British animated children's television series

Gecko's Garage is a British animated children's television series about a friendly gecko car mechanic named Gecko who helps vehicles, robots, and others who need a helping hand. In addition to entertaining its target audience of children aged 2–5, it also aims to help children develop cognitive skills such as colours, shapes, and numbers.

Part of YouTube's Toddler Fun Learning channel, the show is presented on YouTube, Peacock, Amazon Prime Video, and other streaming services.

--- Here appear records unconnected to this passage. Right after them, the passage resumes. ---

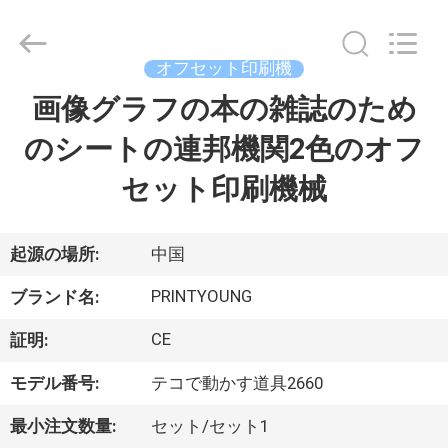
Copyright
©
2015
-
2026
オフセット印刷機
Shanghai
Printyoung
画像グラフの本の雑誌のため
家
International
Industry
Co.,Ltd.
のシートの連邦機関2色のオフ
All
Rights
Reserved.
プ
セット印刷機械
ロ
ダ
起源の場所:
中国
ク
PRINTYOUNG
ブランド名:
ト
CE
証明:
モデル番号:
テコで動かす道具2660
ビ
最小注文数量:
セット/セット1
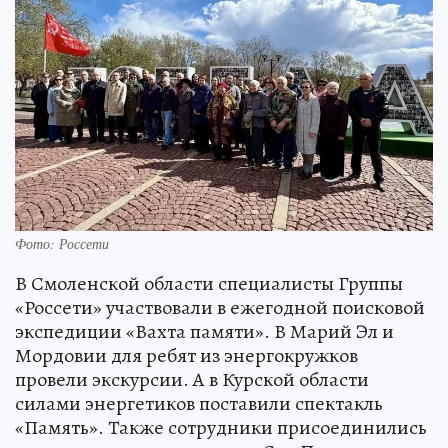
Фото: Россети
В Смоленской области специалисты Группы
«Россети» участвовали в ежегодной поисковой
экспедиции «Вахта памяти». В Марий Эл и
Мордовии для ребят из энергокружков
провели экскурсии. А в Курской области
силами энергетиков поставили спектакль
«Память». Также сотрудники присоединились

Outside of streaming services, Gecko's Garage is also aired by Balikpapan TV and Samarinda TV in East Kalimantan, Indonesia since September 2024, after having previously aired on Mentari TV in 2023.

==History==
In 2012, husband-and-wife team Amalie and Christian Hughes of Wirral in northwest England, near Liverpool, developed The Toddler Fun Learning channel to host the educational videos they created for their own 2-year-old, with the key series being Gecko's Real Vehicles. In February 2019 Moonbug Entertainment purchased the Toddler Fun Learning channel, including Gecko's Garage.

In July 2021, NBCUniversal's streaming platform Peacock aired the first season of six episodes.

Actor Martin Dickinson performs the voice of Gecko. Before that, Gecko's voice was performed by Christian Hughes.